**Exercise details:** Every line in the material below that includes "displays" should be copied.

**Record set:**
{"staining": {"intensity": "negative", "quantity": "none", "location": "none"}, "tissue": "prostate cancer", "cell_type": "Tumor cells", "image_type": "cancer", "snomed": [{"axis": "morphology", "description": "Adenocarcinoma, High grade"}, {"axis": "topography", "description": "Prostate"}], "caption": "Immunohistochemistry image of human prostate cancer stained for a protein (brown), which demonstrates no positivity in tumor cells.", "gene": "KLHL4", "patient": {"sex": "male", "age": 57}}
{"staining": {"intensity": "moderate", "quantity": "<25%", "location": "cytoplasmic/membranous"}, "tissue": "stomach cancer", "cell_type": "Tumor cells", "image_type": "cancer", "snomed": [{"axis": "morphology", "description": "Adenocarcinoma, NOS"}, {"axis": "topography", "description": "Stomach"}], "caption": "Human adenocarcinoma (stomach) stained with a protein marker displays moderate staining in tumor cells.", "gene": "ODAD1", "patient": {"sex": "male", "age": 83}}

--

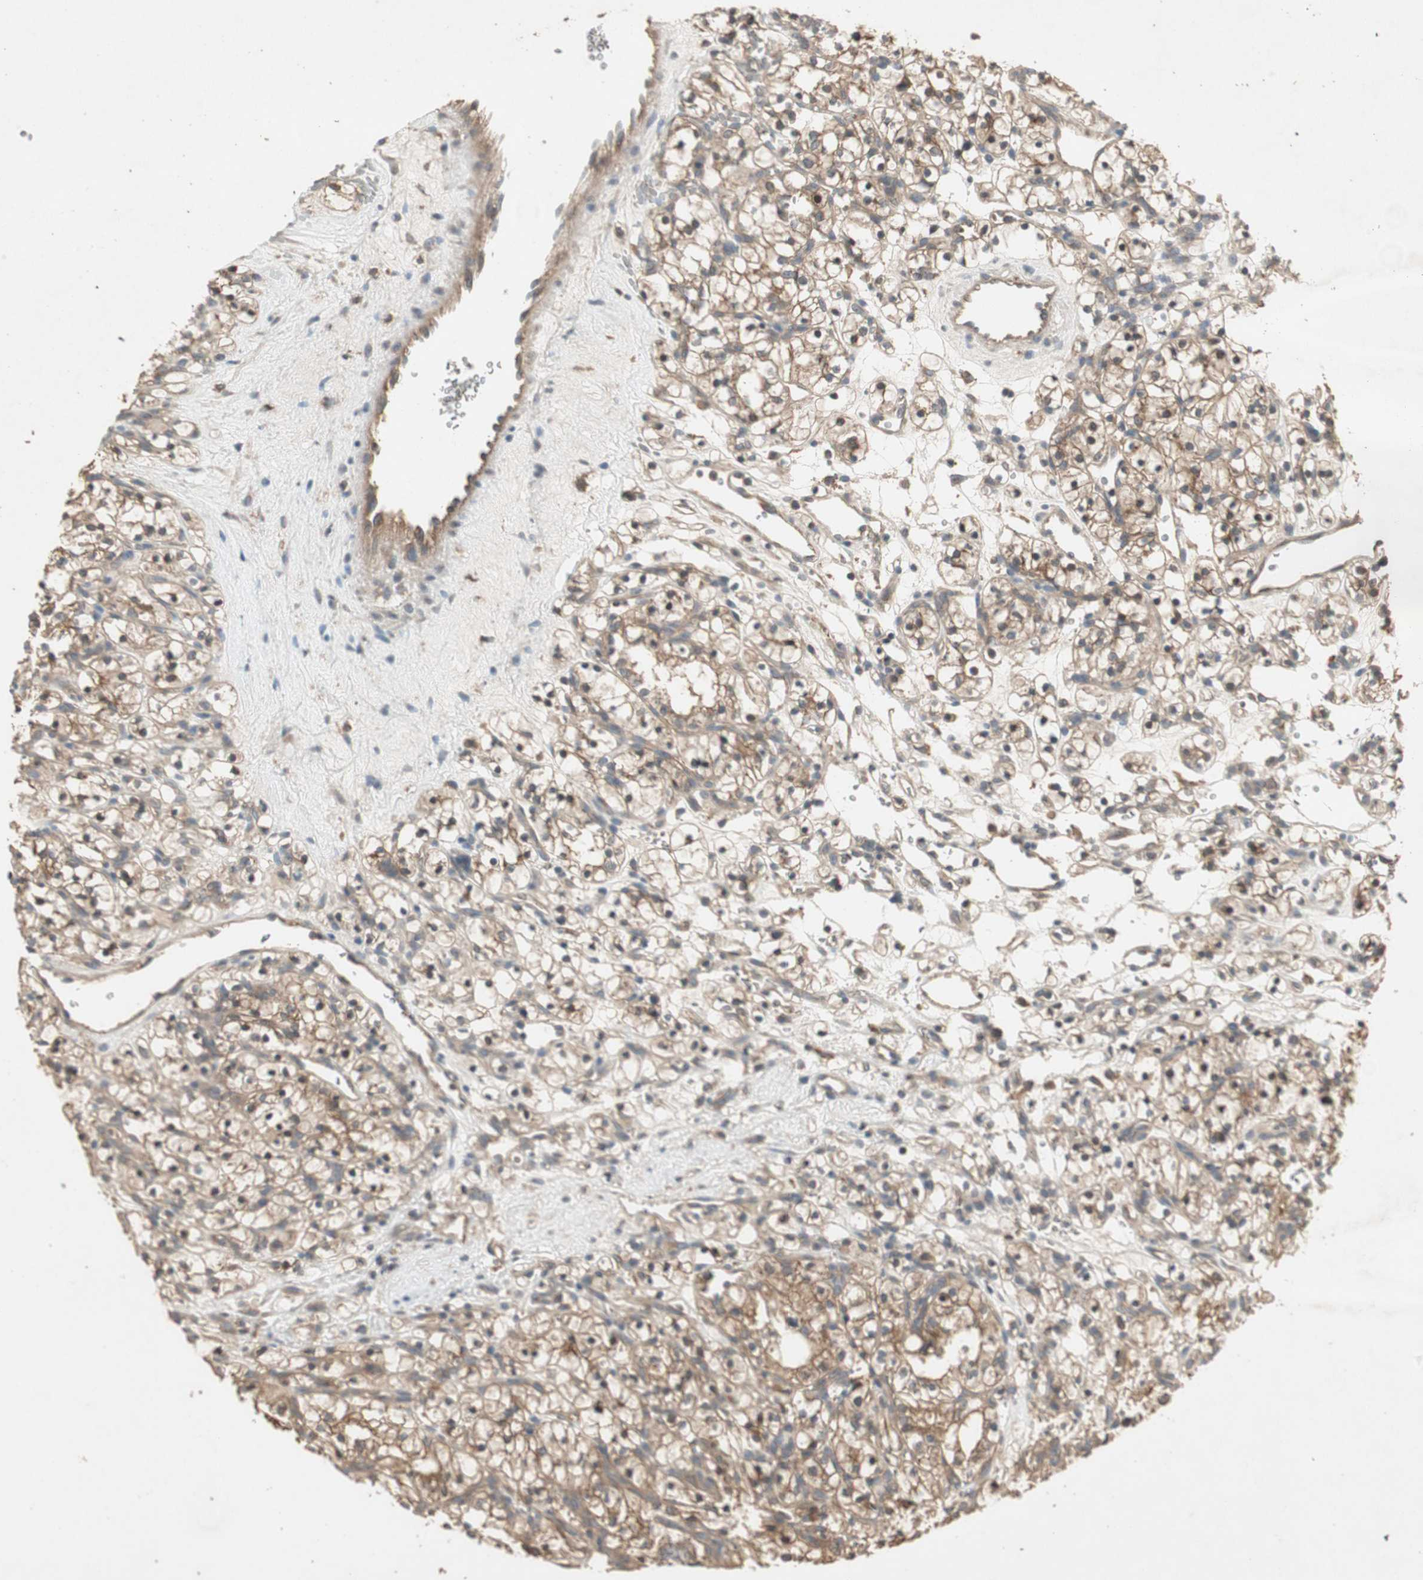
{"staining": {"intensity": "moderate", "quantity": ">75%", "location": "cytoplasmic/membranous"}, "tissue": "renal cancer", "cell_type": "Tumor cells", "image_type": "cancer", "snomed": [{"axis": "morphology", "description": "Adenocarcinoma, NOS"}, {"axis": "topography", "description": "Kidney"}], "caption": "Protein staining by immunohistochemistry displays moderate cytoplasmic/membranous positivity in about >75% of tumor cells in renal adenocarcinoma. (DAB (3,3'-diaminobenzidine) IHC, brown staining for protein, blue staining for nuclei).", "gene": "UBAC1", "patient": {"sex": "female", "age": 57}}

---

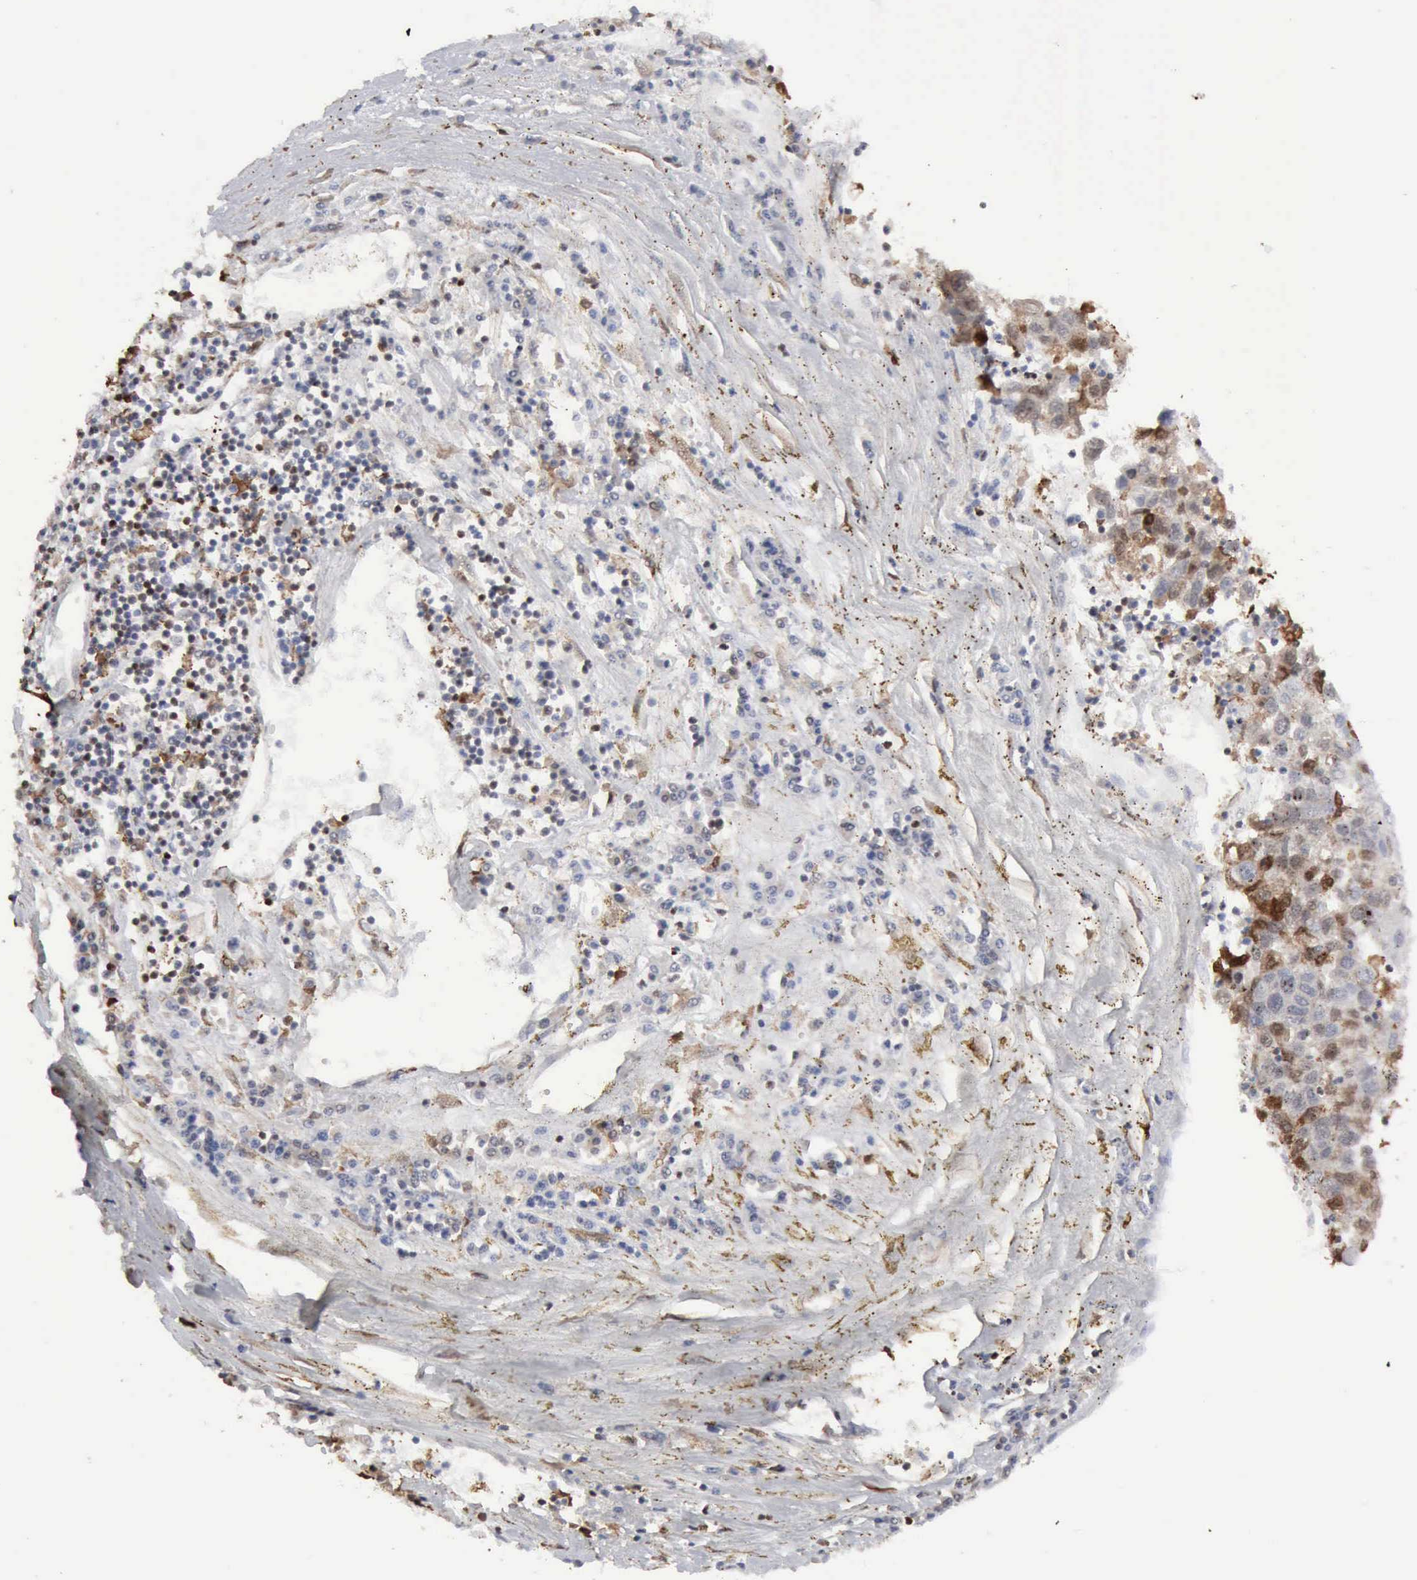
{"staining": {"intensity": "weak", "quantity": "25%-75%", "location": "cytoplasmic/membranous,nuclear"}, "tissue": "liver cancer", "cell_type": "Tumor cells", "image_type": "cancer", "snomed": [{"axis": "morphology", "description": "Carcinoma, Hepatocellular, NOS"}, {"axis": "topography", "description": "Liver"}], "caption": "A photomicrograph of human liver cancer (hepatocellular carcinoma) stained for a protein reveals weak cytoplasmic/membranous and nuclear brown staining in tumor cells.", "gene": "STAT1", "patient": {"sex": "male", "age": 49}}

**Result:**
{"staining": {"intensity": "moderate", "quantity": "<25%", "location": "cytoplasmic/membranous"}, "tissue": "stomach cancer", "cell_type": "Tumor cells", "image_type": "cancer", "snomed": [{"axis": "morphology", "description": "Adenocarcinoma, NOS"}, {"axis": "topography", "description": "Stomach"}], "caption": "Human adenocarcinoma (stomach) stained with a protein marker displays moderate staining in tumor cells.", "gene": "ODAD1", "patient": {"sex": "male", "age": 83}}
{"staining": {"intensity": "moderate", "quantity": ">75%", "location": "cytoplasmic/membranous"}, "tissue": "renal cancer", "cell_type": "Tumor cells", "image_type": "cancer", "snomed": [{"axis": "morphology", "description": "Adenocarcinoma, NOS"}, {"axis": "topography", "description": "Kidney"}], "caption": "Protein staining by immunohistochemistry displays moderate cytoplasmic/membranous positivity in about >75% of tumor cells in renal adenocarcinoma. (DAB (3,3'-diaminobenzidine) IHC, brown staining for protein, blue staining for nuclei).", "gene": "UBAC1", "patient": {"sex": "female", "age": 57}}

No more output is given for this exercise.